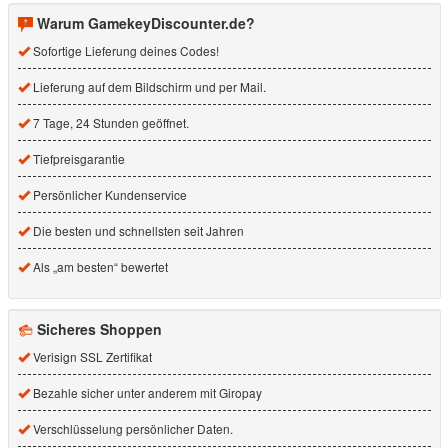
Warum GamekeyDiscounter.de?
Sofortige Lieferung deines Codes!
Lieferung auf dem Bildschirm und per Mail.
7 Tage, 24 Stunden geöffnet.
Tiefpreisgarantie
Persönlicher Kundenservice
Die besten und schnellsten seit Jahren
Als „am besten“ bewertet
Sicheres Shoppen
Verisign SSL Zertifikat
Bezahle sicher unter anderem mit Giropay
Verschlüsselung persönlicher Daten.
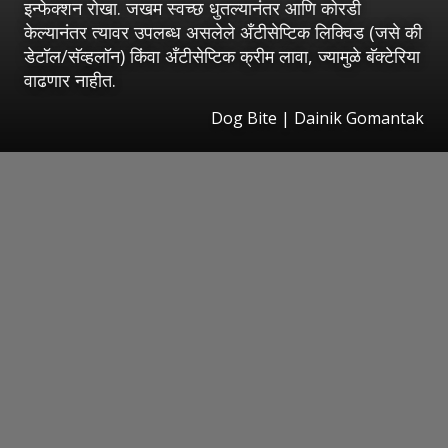
इन्फेक्शन रोखा. जखम स्वच्छ धुतल्यानंतर आणि कोरडी
केल्यानंतर त्यावर उपलब्ध असलेले अँटीसेप्टिक लिक्विड (जसे की
डेटॉल/सॅव्हलॉन) किंवा अँटीसेप्टिक क्रीम लावा, ज्यामुळे बॅक्टेरिया
वाढणार नाहीत.
Dog Bite | Dainik Gomantak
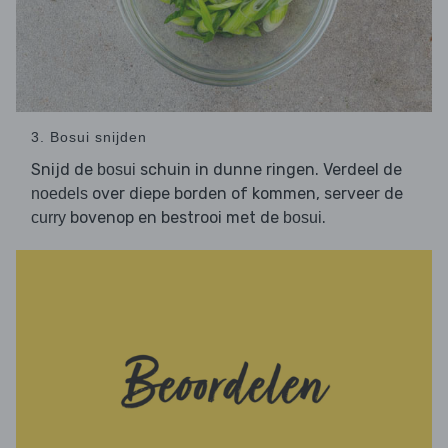
3. Bosui snijden
Snijd de
schuin in dunne ringen. Verdeel de
bosui
over diepe borden of kommen, serveer de
noedels
bovenop en bestrooi met de
.
curry
bosui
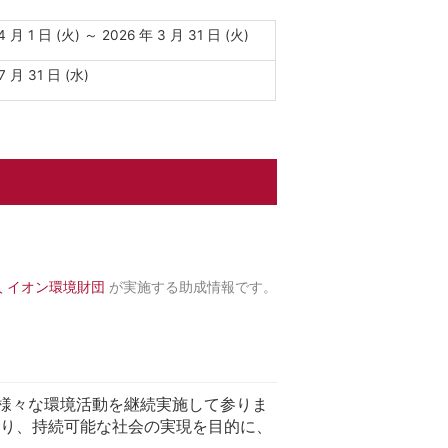
4 月 1 日 (火) ～ 2026 年 3 月 31 日 (火)
7 月 31 日 (水)
 イオン環境財団
が実施する助成情報です。
様々な環境活動を継続実施して参りま
おり、持続可能な社会の実現を目的に、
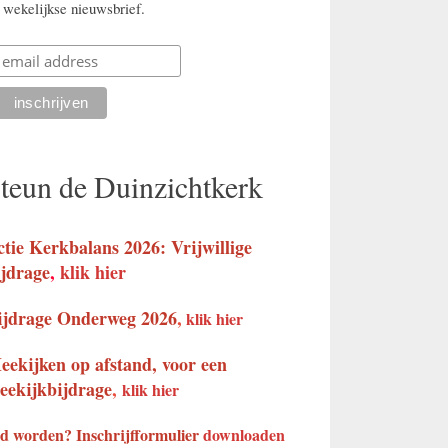
 wekelijkse nieuwsbrief.
teun de Duinzichtkerk
ctie Kerkbalans 2026: Vrijwillige
ijdrage
,
klik hier
ijdrage Onderweg 2026
,
klik hier
eekijken op afstand, voor een
eekijkbijdrage
,
klik hier
d worden? Inschrijfformulier
downloaden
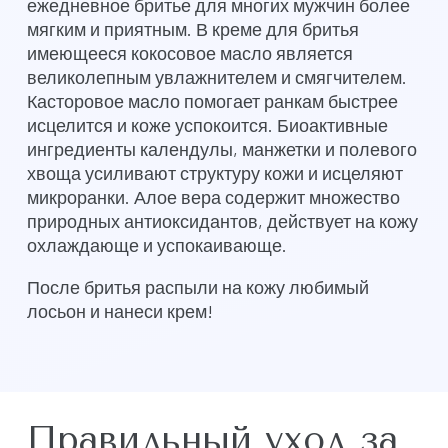
ежедневное бритье для многих мужчин более
мягким и приятным. В креме для бритья
имеющееся кокосовое масло является
великолепным увлажнителем и смягчителем.
Касторовое масло помогает ранкам быстрее
исцелится и коже успокоится. Биоактивные
ингредиенты календулы, манжетки и полевого
хвоща усиливают структуру кожи и исцеляют
микроранки. Алое вера содержит множество
природных антиоксидантов, действует на кожу
охлаждающе и успокаивающе.
После бритья распыли на кожу любимый
лосьон и нанеси крем!
Правильный уход за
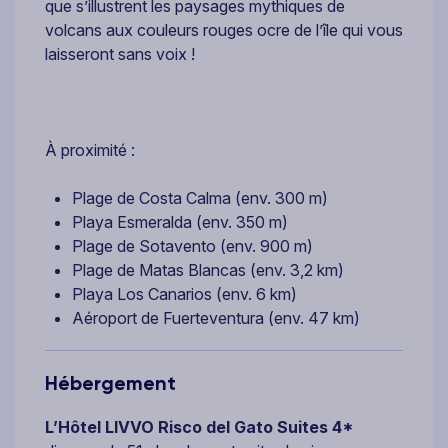
que s’illustrent les paysages mythiques de
volcans aux couleurs rouges ocre de l’île qui vous
laisseront sans voix !
À proximité :
Plage de Costa Calma (env. 300 m)
Playa Esmeralda (env. 350 m)
Plage de Sotavento (env. 900 m)
Plage de Matas Blancas (env. 3,2 km)
Playa Los Canarios (env. 6 km)
Aéroport de Fuerteventura (env. 47 km)
Hébergement
L’Hôtel LIVVO
Risco del Gato Suites 4*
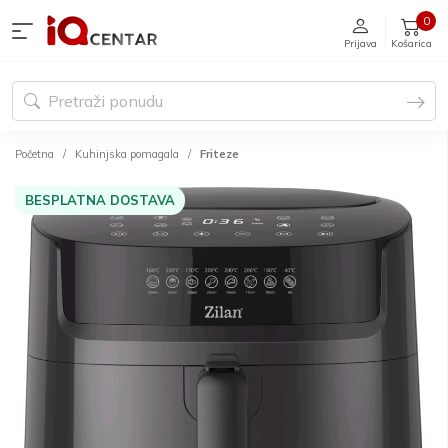
0
Prijava
Košarica
Početna
Kuhinjska pomagala
Friteze
BESPLATNA DOSTAVA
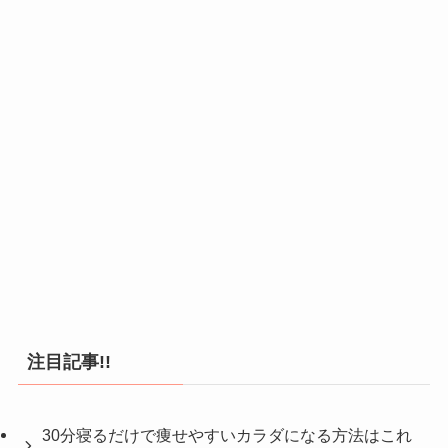
注目記事!!
30分寝るだけで痩せやすいカラダになる方法はこれ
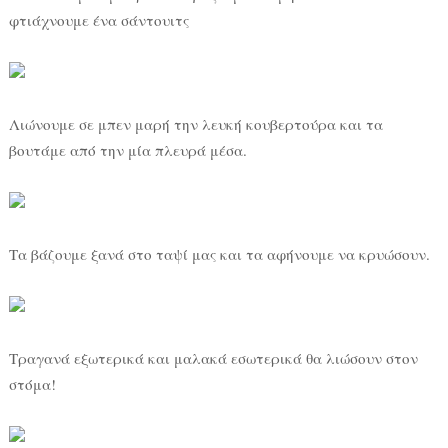
φτιάχνουμε ένα σάντουιτς
Λιώνουμε σε μπεν μαρή την λευκή κουβερτούρα και τα
βουτάμε από την μία πλευρά μέσα.
Τα βάζουμε ξανά στο ταψί μας και τα αφήνουμε να κρυώσουν.
Τραγανά εξωτερικά και μαλακά εσωτερικά θα λιώσουν στον
στόμα!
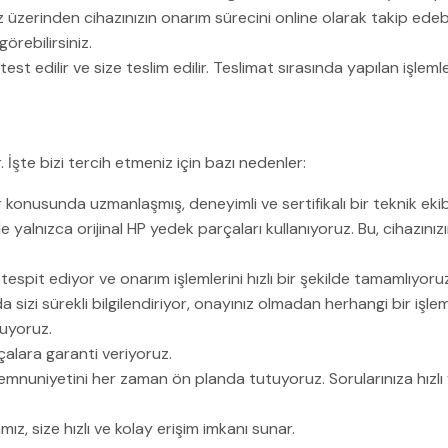
zerinden cihazınızın onarım sürecini online olarak takip edebi
rebilirsiniz.
 edilir ve size teslim edilir. Teslimat sırasında yapılan işlemler
. İşte bizi tercih etmeniz için bazı nedenler:
 konusunda uzmanlaşmış, deneyimli ve sertifikalı bir teknik ekib
 yalnızca orijinal HP yedek parçaları kullanıyoruz. Bu, cihazın
tespit ediyor ve onarım işlemlerini hızlı bir şekilde tamamlıyoru
 sizi sürekli bilgilendiriyor, onayınız olmadan herhangi bir işl
nuyoruz.
çalara garanti veriyoruz.
nuniyetini her zaman ön planda tutuyoruz. Sorularınıza hızlı ve
, size hızlı ve kolay erişim imkanı sunar.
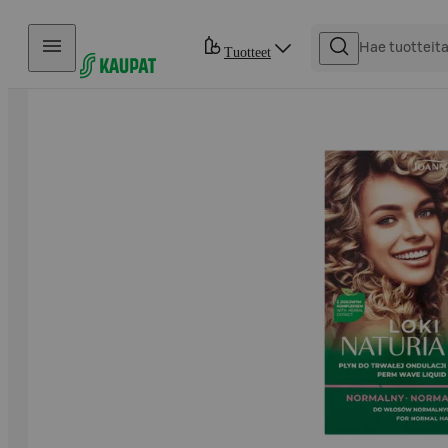
Hyppää sisältöön
Tuotteet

____

§ **About this exercise**: Verbatim transcription needed, from the opening line of the entries above through the line containing "इन्फेक्शन रोखा. जखम"; pictures do not belong in it.

§ **Task answer**:
Warum GamekeyDiscounter.de?
Sofortige Lieferung deines Codes!
Lieferung auf dem Bildschirm und per Mail.
7 Tage, 24 Stunden geöffnet.
Tiefpreisgarantie
Persönlicher Kundenservice
Die besten und schnellsten seit Jahren
Als „am besten“ bewertet
Sicheres Shoppen
Verisign SSL Zertifikat
Bezahle sicher unter anderem mit Giropay
Verschlüsselung persönlicher Daten.
इन्फेक्शन रोखा. जखम स्वच्छ धुतल्यानंतर आणि कोरडी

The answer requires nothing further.